2. The cost and capabilities of electrolyzers. The upfront cost of purchasing and installing an electrolyzer is another key driver of hydrogen cost. Our assumptions about alkaline, proton exchange membrane, and solid oxide electrolyzer performance and future improvements are based on a comprehensive 2019 study published in Nature Energy. As with renewables, we project optimistic, central, and pessimistic scenarios that represent different technology improvement rates. For example, our central scenario estimates alkaline electrolyzer costs will decline from $1,163 per kW in 2020 to $634 per kW in 2050 with a corresponding efficiency improvement of hydrogen output energy from 70% of electrical input energy in 2020 to 80% in 2050. Estimates of future electrolyzer costs from different groups vary widely, contributing to the different forecast outcomes. Again taking alkaline electrolyzer installed costs as an example, 2050 estimates from different groups range from $100 per kW under an optimistic scenario to a possible $1,200 per kW on the upper end, illustrating just how much uncertainty there is about the cost of core green hydrogen components.
3. The cost of capital. Building a large-scale green hydrogen facility requires hundreds of millions of dollars. To raise this money, we assume project developers will use a mix of equity financing, where investors take partial ownership of a project and expect a return on investment, and debt financing, where developers take out loans with defined payback periods and interest rates.
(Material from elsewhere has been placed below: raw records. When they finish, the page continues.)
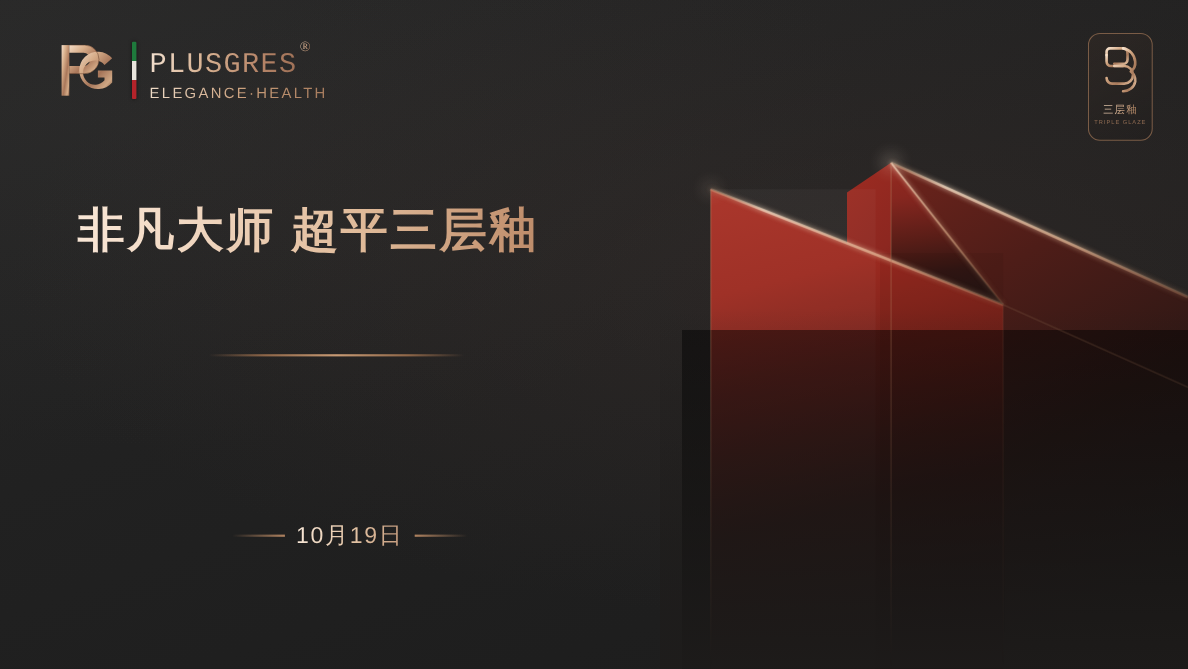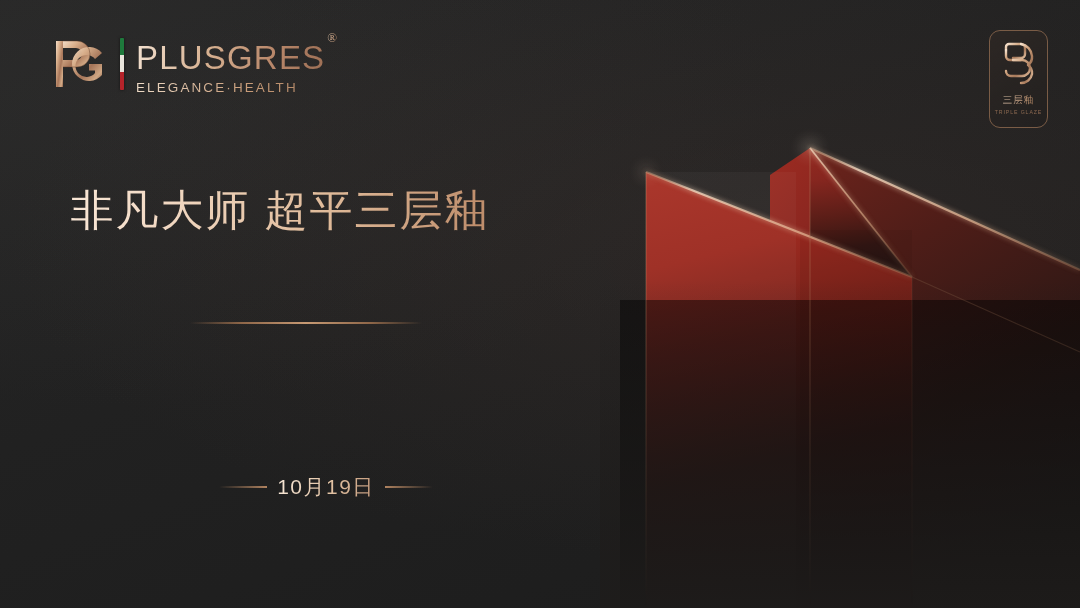--- a/index.html
+++ b/index.html
@@ -67,22 +67,22 @@
     flex-direction: column;
     justify-content: center;
     padding-top: 1px;
   }
   .brand-row {
     display: flex;
     align-items: flex-start;
     line-height: 1;
   }
   .brand-name {
-    font-family: Liberation Sans, sans-serif;
-    font-size: 33px;
+    font-family: Liberation Mono, monospace;
+    font-size: 26px;
     letter-spacing: 1.2px;
     font-weight: 400;
     background: linear-gradient(100deg, #f2e0cf 0%, #d7b191 38%, #b8876a 72%, #9d6f55 100%);
     -webkit-background-clip: text;
     background-clip: text;
     color: transparent;
     white-space: nowrap;
     margin-top: 7px;
   }
   .brand-reg {
@@ -161,21 +161,21 @@
     line-height: 1.08;
     white-space: nowrap;
     background: linear-gradient(95deg, #fbeadb 0%, #f3dcc8 22%, #dcb492 55%, #b98a69 88%, #a87c5e 100%);
     -webkit-background-clip: text;
     background-clip: text;
     color: transparent;
   }
   .title-cn {
     font-family: "Liberation Sans", sans-serif;
     font-size: 43px;
-    font-weight: 400;
+    font-weight: 700;
     letter-spacing: 2px;
     line-height: 1.25;
     margin-top: 6px;
     white-space: nowrap;
     background: linear-gradient(95deg, #fdf0e3 0%, #f4ddc9 25%, #e0bb9a 58%, #c08f6d 85%, #ae7f60 100%);
     -webkit-background-clip: text;
     background-clip: text;
     color: transparent;
   }
   #rule-top {
@@ -196,21 +196,21 @@
     font-size: 20px;
     letter-spacing: 4px;
     white-space: nowrap;
     background: linear-gradient(95deg, #f7e6d5 0%, #e3c3a4 55%, #c2977a 100%);
     -webkit-background-clip: text;
     background-clip: text;
     color: transparent;
   }
   #date-row {
     position: absolute;
-    left: 16px;
+    left: 8px;
     top: 473px;
     width: 620px;
     display: flex;
     align-items: center;
     justify-content: center;
     gap: 10px;
   }
   .dash {
     width: 48px;
     height: 1.4px;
Giving equity investors a return on their investment and paying back loans both add to the overall costs of hydrogen production. The ICCT uses available information on the cost of capital to commercial-scale renewables projects and adjusts it upward to reflect the additional offtake and technology risks associated with green hydrogen projects compared to renewables.
Putting these three factors together, Figure 1 shows the ICCT’s estimates for hydrogen costs across U.S. regions and European Union Member States in 2030 under different technology-improvement scenarios. Our estimates assume producers will choose the renewable energy source (wind or solar), connection type (direct or grid), and electrolyzer type (alkaline, proton-exchange membrane, or solid oxide) that’s most cost effective for that region. Note, though, that these factors only determine green hydrogen production costs; “at the pump” prices paid by consumers, which include the cost of compression, transportation, and distribution, will be much higher.
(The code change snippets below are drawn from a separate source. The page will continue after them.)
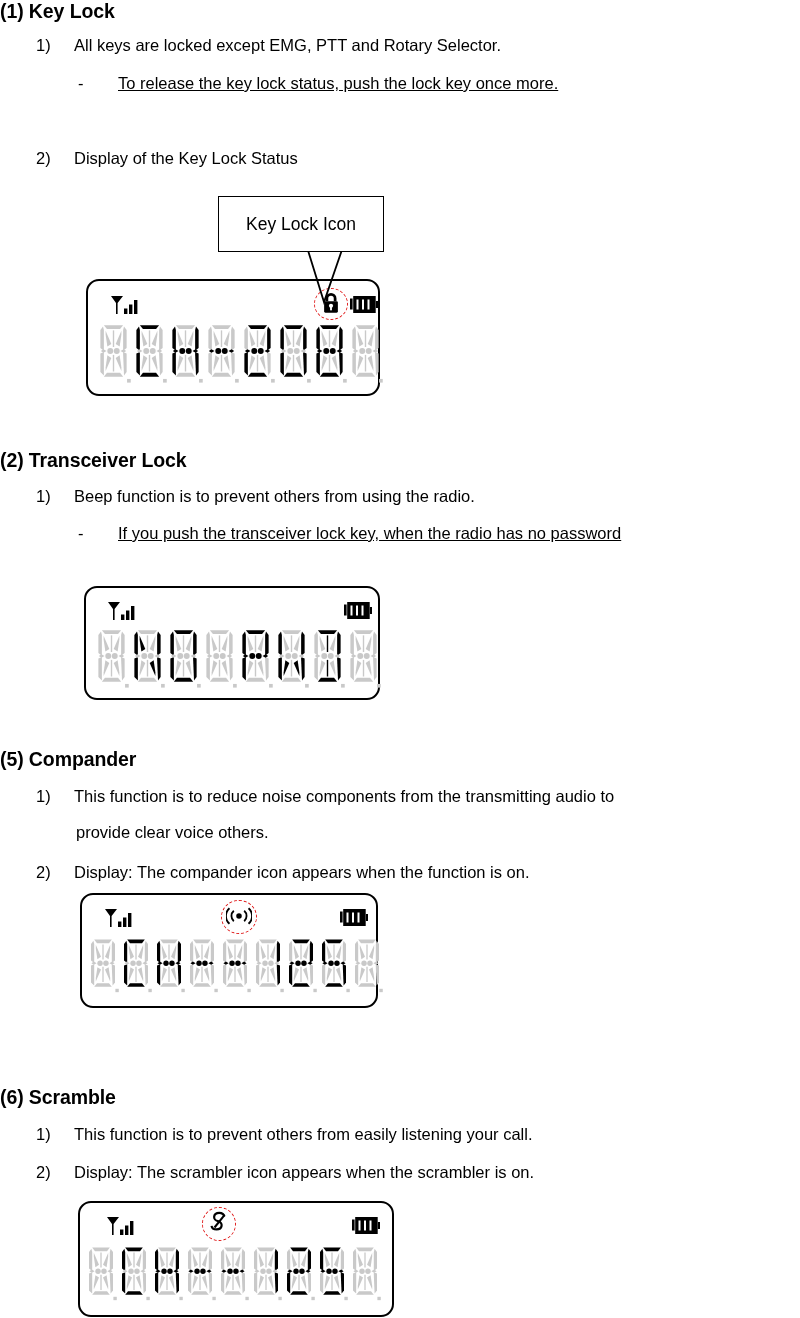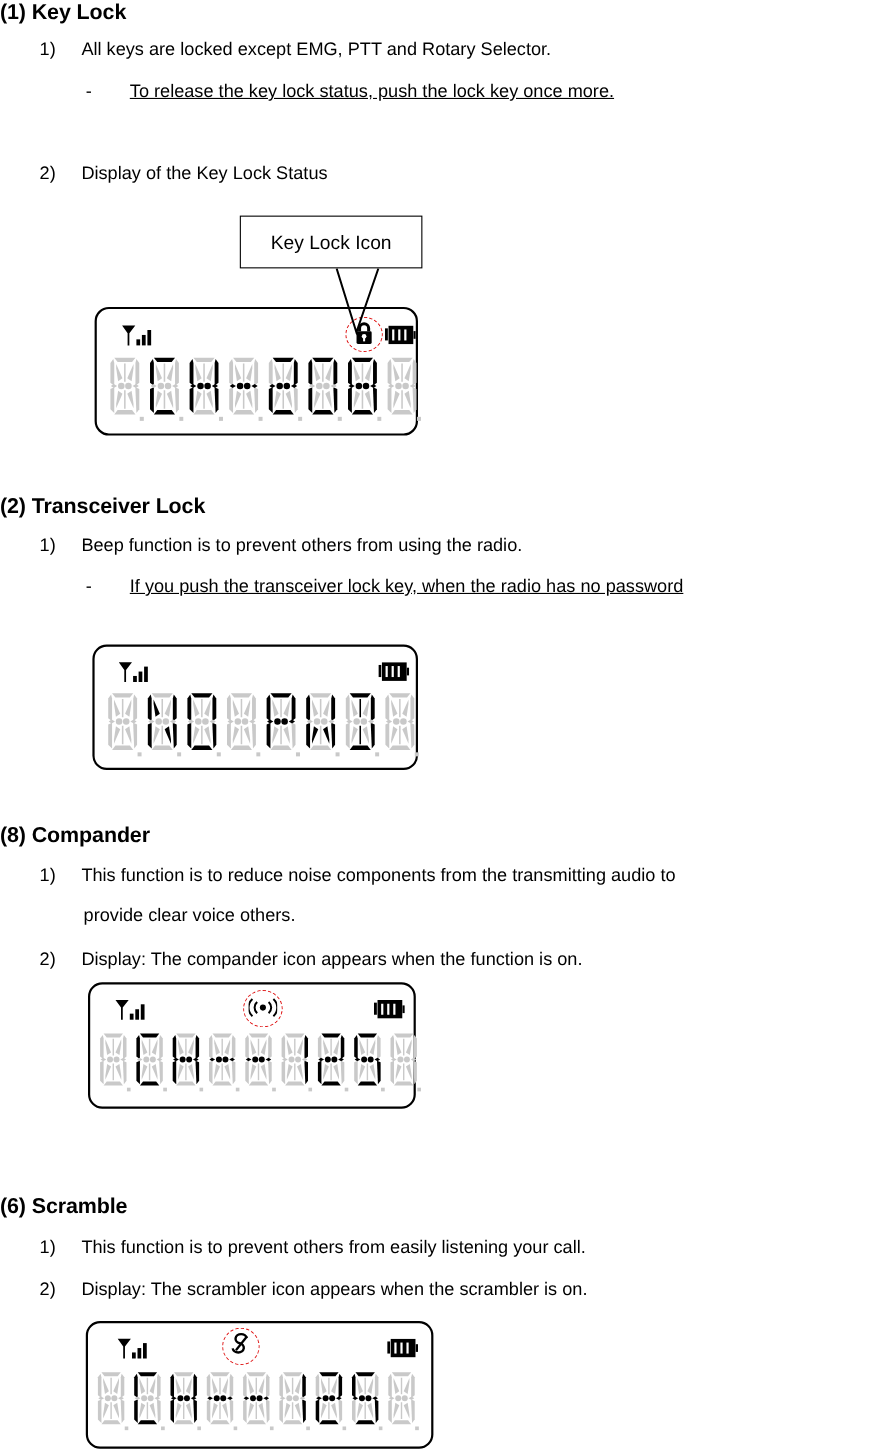--- a/index.html
+++ b/index.html
@@ -117,21 +117,21 @@
   <div class="sub" style="left:78px; top:72px; width:710px;">
     <span class="marker">-</span>
     <span class="body">To release the key lock status, push the lock key once more.</span>
   </div>
 
   <div class="item" style="left:36px; top:147px; width:752px;">
     <span class="marker">2)</span>
     <span class="body">Display of the Key Lock Status</span>
   </div>
 
-  <div class="callout" style="left:218px; top:196px; width:166px; height:48px;">
+  <div class="callout" style="left:218px; top:196px; width:166px; height:56px;">
     <span>Key Lock Icon</span>
   </div>
   <svg class="callout-tail" style="left:290px; top:242px;" width="100" height="68">
     <polyline points="16,2 34,60 54,2" fill="none" stroke="#000" stroke-width="1.8"></polyline>
   </svg>
 
   <div class="lcd" style="left:86px; top:279px; width:294px; height:117px;">
 
     <svg class="icon-antenna" style="left:22px; top:14px;" viewBox="0 0 34 22">
       <path d="M1,1 L13,1 L7.6,8 L7.6,19 L6,19 L6,8 Z" fill="#000"></path>
@@ -520,21 +520,21 @@
             <path d="M19.2,35 L20.8,35 L20.8,54 L19.2,54 Z" fill="#c9c9c9"></path>
             <path d="M27,35.5 L29,49 L29,53.5 L22.5,38.5 Z" fill="#c9c9c9"></path>
             <circle cx="16.3" cy="30.5" r="3.4" fill="#c9c9c9"></circle>
             <circle cx="23.7" cy="30.5" r="3.4" fill="#c9c9c9"></circle>
             <rect x="35.5" y="62.5" width="4.2" height="4.2" fill="#c9c9c9"></rect>
           </svg>
         </div>
       </div>
   </div>
 
-  <div class="section-heading" style="left:0px; top:748px;">(8) Compander</div>
+  <div class="section-heading" style="left:0px; top:748px;">(5) Compander</div>
 
   <div class="item justify" style="left:36px; top:785px; width:764px;">
     <span class="marker">1)</span>
     <span class="body">This function is to reduce noise components from the transmitting audio to</span>
   </div>
   <div style="position:absolute; left:76px; top:823px; font-size:16.5px;">provide clear voice others.</div>
 
   <div class="item" style="left:36px; top:861px; width:752px;">
     <span class="marker">2)</span>
     <span class="body">Display: The compander icon appears when the function is on.</span>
Figure 2 shows the ICCT’s central technology case alongside other recent cost estimates from the literature for comparison. The ICCT’s central estimates of 2030 hydrogen production costs of $3.7 per kg in the United States and $5.6 per kg in the European Union fall within the range in the literature.
Even though it’s only a few years away, there’s still a range of possibilities for the cost of green hydrogen in 2030. While we know with certainty that the cost of hydrogen will be a product of the three factors outlined above, where costs will land in the future can’t be known with certainty. Other questions that will influence future costs include 1) How will hourly matching requirements for sourcing renewable electricity for hydrogen production in proposed Inflation Reduction Act guidance and in EU regulations affect a hydrogen producer’s ability to use round-the-clock renewable electricity when connected to the grid? 2) Will electrolyzers be able to ramp up and down with renewable production, as required in a “direct connection” scenario? and 3) Will green hydrogen demand scale quickly enough to achieve predicted learning rates?
Answers to these questions will help determine whether hydrogen can become a cost-effective decarbonization solution across different sectors. In the meantime, it’s important to bring as much transparency as possible to the process of projecting future costs.